Her last position at FAUD, UNC was that of Professor of History of Architecture II, from 1991 to 2005. The focus of her teaching and her research included history as a tool for understanding context and as a design support, while also working on the processes, mechanisms and tools of the project.

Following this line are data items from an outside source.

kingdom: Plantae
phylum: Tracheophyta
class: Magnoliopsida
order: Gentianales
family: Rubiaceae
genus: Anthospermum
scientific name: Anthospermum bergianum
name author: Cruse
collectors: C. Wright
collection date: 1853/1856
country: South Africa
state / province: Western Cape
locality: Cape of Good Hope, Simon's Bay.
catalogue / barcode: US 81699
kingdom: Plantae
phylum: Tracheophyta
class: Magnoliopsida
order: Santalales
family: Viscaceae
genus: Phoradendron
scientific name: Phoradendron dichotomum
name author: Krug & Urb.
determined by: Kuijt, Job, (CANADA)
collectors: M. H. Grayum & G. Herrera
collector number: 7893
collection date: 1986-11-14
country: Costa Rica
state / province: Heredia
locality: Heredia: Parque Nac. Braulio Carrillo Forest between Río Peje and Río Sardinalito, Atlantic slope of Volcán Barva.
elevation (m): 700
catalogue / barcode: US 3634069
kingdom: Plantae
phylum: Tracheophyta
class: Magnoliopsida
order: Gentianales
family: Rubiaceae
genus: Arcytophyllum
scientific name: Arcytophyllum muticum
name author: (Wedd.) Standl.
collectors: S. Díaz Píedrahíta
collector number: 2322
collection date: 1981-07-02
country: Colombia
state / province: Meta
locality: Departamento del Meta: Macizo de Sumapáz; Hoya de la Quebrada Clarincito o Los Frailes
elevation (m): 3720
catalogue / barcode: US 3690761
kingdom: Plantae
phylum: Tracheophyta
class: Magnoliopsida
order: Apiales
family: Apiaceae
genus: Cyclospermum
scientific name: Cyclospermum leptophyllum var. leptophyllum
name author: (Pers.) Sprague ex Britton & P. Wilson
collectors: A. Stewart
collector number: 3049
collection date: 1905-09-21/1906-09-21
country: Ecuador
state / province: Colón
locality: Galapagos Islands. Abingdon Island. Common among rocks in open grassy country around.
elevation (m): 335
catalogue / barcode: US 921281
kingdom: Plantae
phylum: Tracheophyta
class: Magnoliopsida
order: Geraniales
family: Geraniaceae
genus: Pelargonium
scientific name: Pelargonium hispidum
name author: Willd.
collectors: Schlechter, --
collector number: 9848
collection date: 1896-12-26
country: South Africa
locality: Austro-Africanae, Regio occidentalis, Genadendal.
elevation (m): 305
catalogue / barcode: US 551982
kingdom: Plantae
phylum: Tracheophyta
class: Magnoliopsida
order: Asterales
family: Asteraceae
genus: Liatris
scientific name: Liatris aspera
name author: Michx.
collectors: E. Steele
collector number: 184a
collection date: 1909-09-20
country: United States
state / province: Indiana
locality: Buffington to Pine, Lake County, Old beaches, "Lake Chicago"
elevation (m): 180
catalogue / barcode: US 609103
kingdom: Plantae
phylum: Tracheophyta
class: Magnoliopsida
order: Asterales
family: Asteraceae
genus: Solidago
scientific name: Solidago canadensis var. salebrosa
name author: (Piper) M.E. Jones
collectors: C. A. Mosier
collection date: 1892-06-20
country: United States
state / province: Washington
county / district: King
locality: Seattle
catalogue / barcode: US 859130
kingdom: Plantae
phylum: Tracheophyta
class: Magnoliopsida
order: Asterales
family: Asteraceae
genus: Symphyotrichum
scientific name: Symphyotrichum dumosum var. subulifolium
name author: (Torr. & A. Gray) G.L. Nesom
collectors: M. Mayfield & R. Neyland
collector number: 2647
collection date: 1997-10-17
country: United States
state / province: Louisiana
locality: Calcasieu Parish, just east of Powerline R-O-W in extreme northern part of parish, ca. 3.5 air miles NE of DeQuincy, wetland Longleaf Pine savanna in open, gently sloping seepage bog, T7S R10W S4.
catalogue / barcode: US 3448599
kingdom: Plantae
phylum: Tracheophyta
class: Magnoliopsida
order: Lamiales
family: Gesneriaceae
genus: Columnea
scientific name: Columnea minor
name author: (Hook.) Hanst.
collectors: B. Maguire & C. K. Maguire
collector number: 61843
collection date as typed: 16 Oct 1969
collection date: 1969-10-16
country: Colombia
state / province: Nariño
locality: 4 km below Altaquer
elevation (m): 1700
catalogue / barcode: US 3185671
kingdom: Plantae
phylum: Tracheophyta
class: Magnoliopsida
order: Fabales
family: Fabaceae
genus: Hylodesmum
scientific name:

Goytia has directed research projects funded by national and international science and technology organizations (CONICET, ALFA Program of the European Union, CEHOPU). She is the author of numerous specialized publications on the history of architecture, urban planning, heritage and design processes. Her books and articles are cited both by her peers and by professionals from other branches. She gives lectures and dissertations on architecture.

==Personal life==
At the end of 1966, she married and returned permanently to Córdoba with her husband, Daniel Moisset de Espanés, also an architect and professor, with whom she shares research and publications. Goytia is the mother of the architect Inés Moisset.

==Awards==
- 2014, CICOP Lifetime Achievement Award from the International Center for Heritage Conservation

==Books==
She has published, among others:
- Goytia, Noemí (2013). «El arte de enseñar arquitectura». En Adagio, Noemí; Sella, Alejandra, eds. Enrico Tedeschi. Work in progress. Mendoza: Idearium. ISBN 978-950-624-041-7.
- Goytia, Noemí (2012). «Plan regulador de Córdoba (aprobado en 1962). Ernesto La Padula 1954-1956». En Méndez, Patricia, ed. Experiencias de urbanismo y planificación en la Argentina 1909–1955. Buenos Aires: Cedodal. pp. 207–210. ISBN 978-987-1033-42-3.
- Goytia, Noemí (2011). «Significado del aporte italiano a la identidad Argentina / Enrico Tedeschi. Un pionero en la enseñanza y el urbanismo de Argentina / Colonias Provinciales en Córdoba / Síntesis sobre los principales problemas. Caso testigo: las colonias agrícolas en la provincia de Córdoba / Un proyecto de trabajo conjunto. Escenarios y propuestas». En Ave, Gastone; de Menna, Emanuela, eds. Architettura e urbanistica di origine italiana in Argentina. Roma: Gangemi. ISBN 978-88-492-2031-5.
- Goytia, Noemí, ed. (2006). Cuando el patrimonio se convierte en fuente de revitalización. Córdoba: FAUD.UNC. ISBN 978-950-33-0606-2.
- Goytia, Noemi; Moisset de Espanes, Daniel (2003). La alta tecnología de un mundo en Desarrollo: Eladio Dieste. Valencia: Ediciones Generales de la Construcción. ISBN 978-84-933044-7-8.
- Goytia, Noemí; Moisset, Daniel (2002). Diseñar con la estructura. Córdoba: Ingreso. ISBN 978-987-43-4590-5.
- Goytia, Noemí (1998). Cuando la idea se construye. Procesos de diseño de arquitectos de los siglos XIX y XX. Córdoba: Screen. ISBN 978-987-96970-4-7.
- Foglia, María Elena; Goytia, Noemí (1998). Rehabilitación y desarrollo de poblados históricos. Córdoba: Ingreso. ISBN 978-950-33-0191-3.
- Foglia, María Elena; Goytia, Noemí; et al. (1994). La cuadrícula en el trazado de la ciudad latinoamericana. El Caso Córdoba: 1810–1916. Córdoba: FAUD.UNC.
- Foglia, María Elena; Goytia, Noemí (1993). Los poblados históricos del norte cordobés. Córdoba: Secretaría de Turismo de la Provincia.
- Foglia, María Elena; Goytia, Noemí (1990). Procesos de Modernización en Córdoba. Córdoba: FAUD.UNC.
- Foglia, María Elena; Goytia, Noemí; et al. (1987). La cuadrícula en el desarrollo de la ciudad hispanoamericana. El caso Córdoba. 1573 - 1810. Córdoba. FAUD. UNC.